だから、まぁ俺が伝えるのはこの言葉だ。この言葉も、真実には近いだろう。
「真意なんて、無かったんですよ」
「…何?」
「ヴォルは、本当に…ホグワーツに戻るのを強く望んでいました。それに、まだギリギリ不可能では無いと、思っていたのかもしれませんよ。…最後の賭けだったのかもしれませんね」
俺の言葉を、ダンブルドアは理解できただろう。顔中に驚愕と、少しの後悔が広がる。
──もし、本当にただ教師になりたかった、ホグワーツに戻りたかっただけなら。
「…それは──なら、…わしは…」
「…俺にとっての分岐点は、学生時代でした。もっとヴォルと話し合うべきで…その機会を逃した。あなたにとっての分岐点は、きっとその日だった」
「…わしは、…間違ってしまったのか」
ダンブルドアは深く椅子に座り込み、眼鏡の奥の瞳を揺らせた。
何故か小さなただの老人に見えるその人を、俺はじっと見つめる。
間違いだった、かもしれない。
だが、それを責める事は出来ない。
何故なら、この人も俺と同じで──トム・リドルという人間を理解していないからだ。学生時代から…いや、孤児院で初めて会った日からの疑念を晴らすことが出来ず、心の奥に棘のように残り、どうしても懐疑的な目でヴォルを見てしまい、慎重に慎重を重ねてしまう。
それに、ヴォルは俺以外の他人には一切本当の姿を見せなかったのだから、──この人だけが悪いわけでは無い。
悪いのはきっと、──俺なのだから。
ただ、あの時にダンブルドアが頷けば、ヴォルは俺をすぐに目覚めさせただろう。
共に教師になり、ホグワーツで過ごし──まぁ、中から若くて純粋で無垢な魔法使い達を闇に引き込んで勢力拡大しようとしていたのかもしれない。
ただ、その隣には俺がいるのなら…それが俺の為にならないと、ヴォルは分かっただろう。
「さあ、わかりません。俺の話も想像でしかありませんからね」
ダンブルドアは無言で、ワインを一口飲んだ。

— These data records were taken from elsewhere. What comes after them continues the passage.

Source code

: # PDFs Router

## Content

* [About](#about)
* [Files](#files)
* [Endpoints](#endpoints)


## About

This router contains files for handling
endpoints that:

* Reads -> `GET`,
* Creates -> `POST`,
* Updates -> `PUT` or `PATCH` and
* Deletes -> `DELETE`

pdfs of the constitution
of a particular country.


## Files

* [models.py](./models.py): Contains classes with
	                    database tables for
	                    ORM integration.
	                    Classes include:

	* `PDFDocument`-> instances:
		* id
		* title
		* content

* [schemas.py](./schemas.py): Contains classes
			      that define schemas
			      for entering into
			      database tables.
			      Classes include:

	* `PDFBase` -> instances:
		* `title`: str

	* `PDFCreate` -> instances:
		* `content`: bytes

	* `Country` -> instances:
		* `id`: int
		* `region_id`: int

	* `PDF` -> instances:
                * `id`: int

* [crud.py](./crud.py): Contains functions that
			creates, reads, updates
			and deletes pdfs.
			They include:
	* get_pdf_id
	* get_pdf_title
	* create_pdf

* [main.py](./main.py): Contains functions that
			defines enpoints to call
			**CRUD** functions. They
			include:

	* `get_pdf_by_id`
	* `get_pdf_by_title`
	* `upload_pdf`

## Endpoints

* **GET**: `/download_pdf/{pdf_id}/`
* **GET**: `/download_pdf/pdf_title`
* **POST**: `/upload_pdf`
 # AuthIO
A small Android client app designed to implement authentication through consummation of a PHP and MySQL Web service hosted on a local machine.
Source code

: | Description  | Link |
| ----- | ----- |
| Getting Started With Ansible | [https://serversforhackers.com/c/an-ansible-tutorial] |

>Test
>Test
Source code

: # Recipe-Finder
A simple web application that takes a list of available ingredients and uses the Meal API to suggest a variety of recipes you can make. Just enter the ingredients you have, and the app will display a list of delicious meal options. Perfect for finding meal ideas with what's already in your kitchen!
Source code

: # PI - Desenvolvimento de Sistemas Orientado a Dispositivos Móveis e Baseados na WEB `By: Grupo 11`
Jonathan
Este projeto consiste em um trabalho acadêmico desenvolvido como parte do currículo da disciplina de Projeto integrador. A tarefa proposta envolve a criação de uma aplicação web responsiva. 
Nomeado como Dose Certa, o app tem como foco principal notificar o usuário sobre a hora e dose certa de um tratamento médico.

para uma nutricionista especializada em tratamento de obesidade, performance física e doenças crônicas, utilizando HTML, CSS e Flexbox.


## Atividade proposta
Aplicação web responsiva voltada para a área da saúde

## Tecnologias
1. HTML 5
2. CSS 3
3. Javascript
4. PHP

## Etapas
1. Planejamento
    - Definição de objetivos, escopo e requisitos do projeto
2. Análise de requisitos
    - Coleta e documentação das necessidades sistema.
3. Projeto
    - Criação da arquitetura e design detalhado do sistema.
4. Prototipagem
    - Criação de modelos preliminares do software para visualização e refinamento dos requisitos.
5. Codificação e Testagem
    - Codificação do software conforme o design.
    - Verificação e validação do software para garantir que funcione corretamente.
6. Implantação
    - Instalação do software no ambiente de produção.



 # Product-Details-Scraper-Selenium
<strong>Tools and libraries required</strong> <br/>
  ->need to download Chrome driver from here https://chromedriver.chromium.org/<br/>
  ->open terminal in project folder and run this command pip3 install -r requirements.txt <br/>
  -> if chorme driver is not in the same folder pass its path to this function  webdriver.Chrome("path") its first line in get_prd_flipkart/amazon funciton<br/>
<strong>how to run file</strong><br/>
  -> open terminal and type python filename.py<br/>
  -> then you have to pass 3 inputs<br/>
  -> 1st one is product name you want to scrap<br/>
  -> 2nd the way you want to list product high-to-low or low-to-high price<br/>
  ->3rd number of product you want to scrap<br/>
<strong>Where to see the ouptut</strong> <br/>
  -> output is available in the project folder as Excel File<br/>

この言葉が慰めにもならないと、ダンブルドアはわかっているのだろう。俺も、この人を慰めるつもりは無かった。
俺はヴォルの目的をわかっている。
ヴォルはただホグワーツに戻りたかったから、あの日ダンブルドアを訪ねたわけではない。
俺が──俺が教師になるのを強く望んでいたから。
俺の願いを叶えることのできる最後のチャンスだと、ヴォルはあの時思ったのだろう。
ヴォルにとって、俺を眠らせてからそのことだけが引っかかっていたのかもしれない。
空になったゴブレットを見て、俺はそう思った。